*** Opening of DATA ***
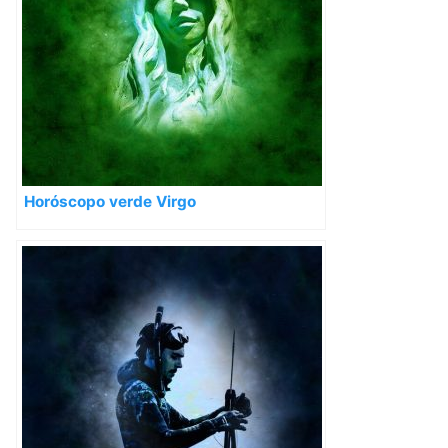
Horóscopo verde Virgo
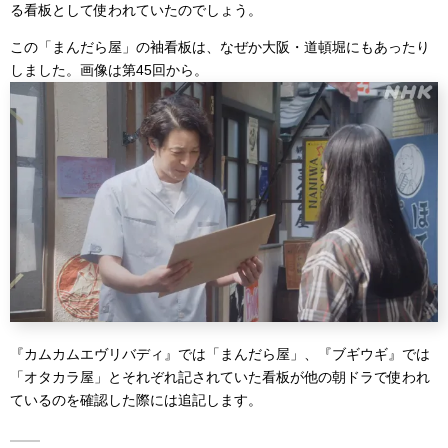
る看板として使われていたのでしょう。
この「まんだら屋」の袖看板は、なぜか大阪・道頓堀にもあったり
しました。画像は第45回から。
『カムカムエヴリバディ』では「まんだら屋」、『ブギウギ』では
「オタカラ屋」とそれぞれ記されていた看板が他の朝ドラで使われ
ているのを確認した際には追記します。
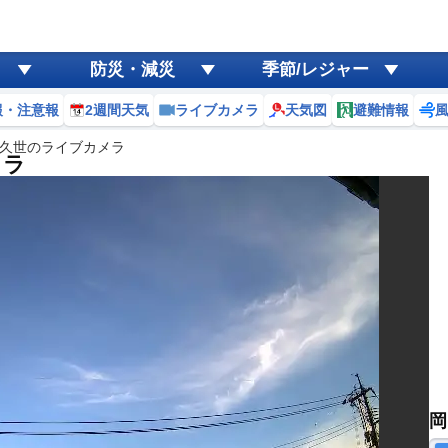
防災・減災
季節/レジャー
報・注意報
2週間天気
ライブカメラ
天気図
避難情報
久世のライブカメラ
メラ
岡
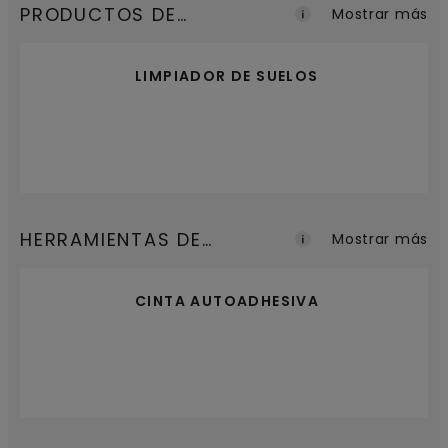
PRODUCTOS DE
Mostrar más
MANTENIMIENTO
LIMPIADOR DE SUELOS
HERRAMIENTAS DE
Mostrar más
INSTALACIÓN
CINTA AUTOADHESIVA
*** Close of DATA ***
YOUR TASK – Your answer must be the line holding "HERRAMIENTAS DE" and every later line of the entries above, written out exactly, and nothing else.

EXERCISE ANSWER –
HERRAMIENTAS DE
Mostrar más
INSTALACIÓN
CINTA AUTOADHESIVA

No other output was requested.